This week’s Don’t Give Up Award goes not to Rep. Fred Deutsch, who grimly promised today to spend all summer coming up with a stronger, better, faster way to punish transgender kids for being themselves next Session (assuming he wins reëlection) but to New Approach South Dakota chief Melissa Mentele, leader of the effort to legalize medical cannabis in South Dakota.
When Secretary of State Shantel Krebs rejected New Approach SD’s petition to put medical cannabis to a statewide vote, Mentele scrambled her troops and convinced legislators to write her detailed 95-section initiative into a bill. Now that the Legislature has decimated that comprehensive proposal into a three-section pilot plan legalizing cannabis derivative (cannabidiol) for treatment of one malady (intractable epilepsy), Mentele is taking one last shot at putting her initiative to a vote: she’s formally challenging the Secretary’s ruling on her petition.
Mentele submitted this challenge affidavit this afternoon, during the final hour of the thirty-day challenge window for her petition. The 14 pages consist mostly of petition lines from the Secretary’s random sample that the Secretary invalidated but which Mentele contends should count. Let’s look at the first and last pages of the affidavit to see the meat of the challenge argument:
Now I’ve been trying to do some math to figure out what the challenge needs to establish to reverse the Secretary’s rejection. According to press reports, the Secretary calculated 16,543 submitted signatures on the medical marijuana petition. By statute, the Secretary checks a 5% random sample of the submitted signatures for valid voter ID and complete petition information. 5% of 16,543 is 828 signatures.
Mentele shared with me the Secretary’s check sheet. It shows a sample of 988 checked signatures. That’s a 6% sample. Checking a random 6% sample of the signatures seems harmless, perhaps even a better guarantee that the Secretary properly evaluates the quality of the petition, but Mentele argues that a 6% sample is illegal and thus invalid. Since we can’t just chop off the last page or two of the check sheet and maintain the required randomness of the sample, Mentele argues that the Secretary needs to at least throw out her initial rejection and re-sample the petition.

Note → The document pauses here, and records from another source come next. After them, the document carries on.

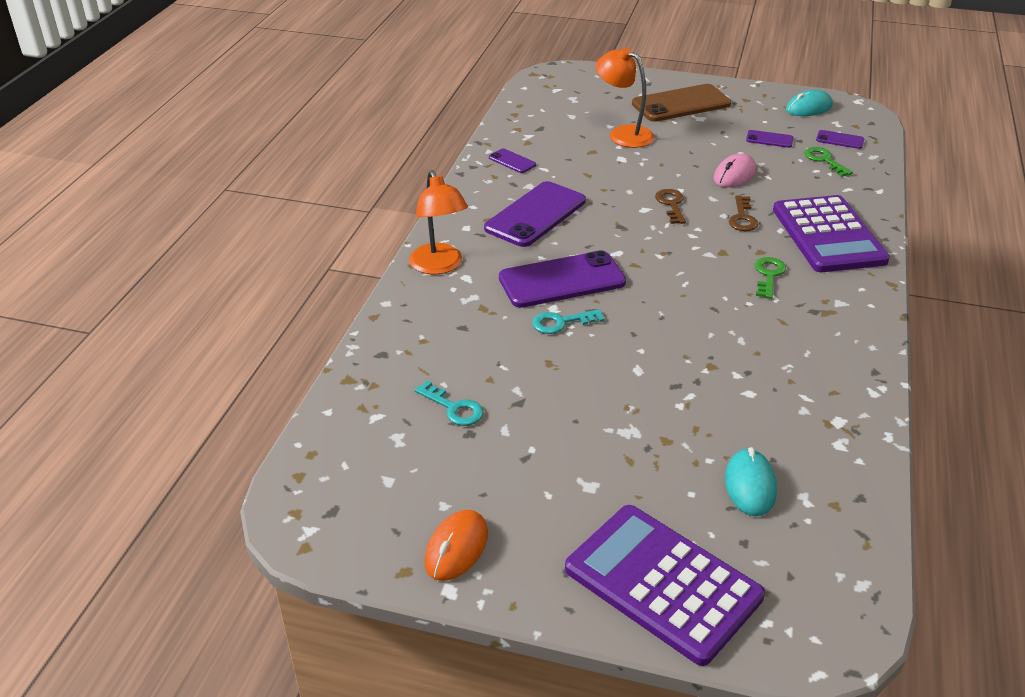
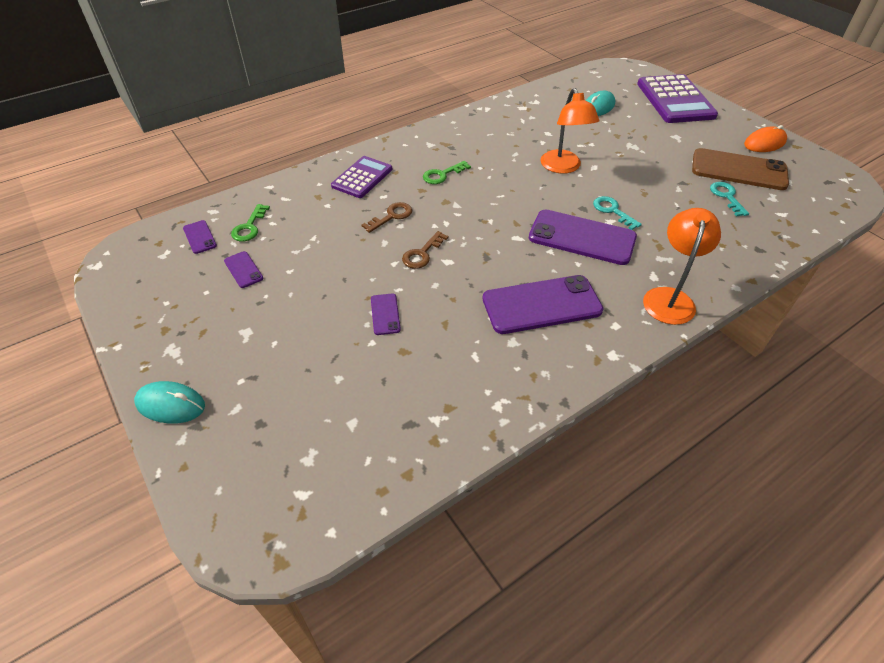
camera: 140 degrees left, 10 degrees up
(512, 161) = (495, 387): purple phone -> purple phone (385, 314)
(561, 322) = (612, 211): turquoise key -> turquoise key turned 150 degrees counterclockwise
(623, 134) = (344, 356): orange lamp -> orange lamp (563, 167)
(681, 104) = (226, 364): brown phone -> brown phone (738, 170)
(734, 175) = (333, 252): pink mouse -> none
(808, 108) = (144, 283): turquoise mouse -> turquoise mouse (170, 405)
(828, 235) = (362, 177): purple calculator -> purple calculator, size x0.61

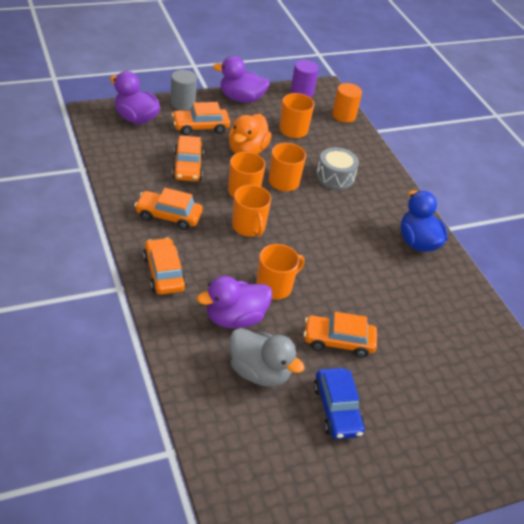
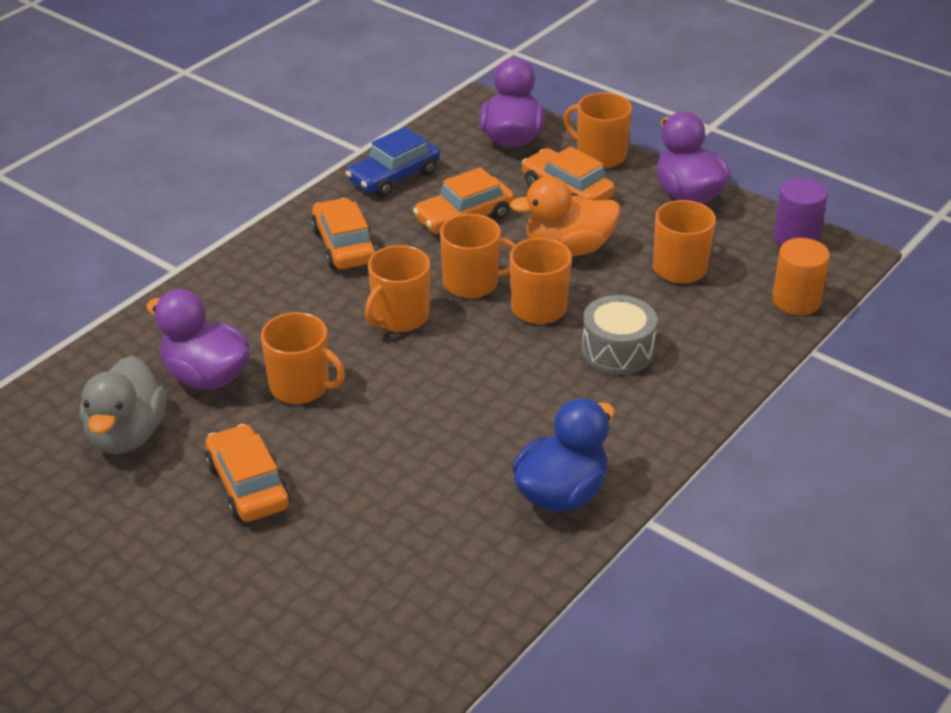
camera: 65 degrees right, 5 degrees down
(164, 273) = (232, 288): orange car -> none
(182, 103) = (600, 155): grey cylinder -> orange mug
(337, 409) = (115, 530): blue car -> blue car (394, 177)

Amidst that oversample, Mentele also claims to find evidence of gross error on the part of the Secretary in throwing out voters. Mentele’s affidavit lists 91 voters rejected as not appearing on the voter rolls who allegedly do appear in the voter rolls. If (if, if!) the Secretary of State’s office misidentified one out of eleven registered voters as not registered on a petition, imagine what could happen at the polls in June and November. Mentele’s affidavit contends that error rate in itself calls for redoing the certification process on the medical marijuana petition.
Mentele identifies even more valid signatures that were rejected due to notary error. Many of those errors were the absence of a year on the notarization or notary expiration date.
Notaries, notaries, notaries—get these things right.
Petitioners, petitioners, petitioners—check that your notaries get these things right.
You readers know that I’m a stickler for following the petition rules to keep fraud off the ballot. But Mentele cites SDCL 12-1-11, which says petitions “shall be liberally construed, so that the real intention of the petitioners may not be defeated by a mere technicality.”
Secretary Krebs may stick to her rules and leave it to the courts to provide any liberal construal to save Mentele’s petition bacon. The Secretary’s press release (and you know where you can find press releases) reminds us she has no statutory deadline to rule on the challenge. Her only real deadline is August 16, the day by which she must certify copies of all ballot questions to the county auditors. Theoretically, she may want to be fair to all parties and issue rulings on all three pending petition challenges (Mentele’s, mine, and the pathetically weak payday lenders‘) by May to give disappointed parties time to seek satisfaction in court.
Due to uncertainty about sample size, I can’t tell if Mentele has the numbers to win this challenge. But she certainly has determination to bring a comprehensive medical cannabis plan to the voters of South Dakota.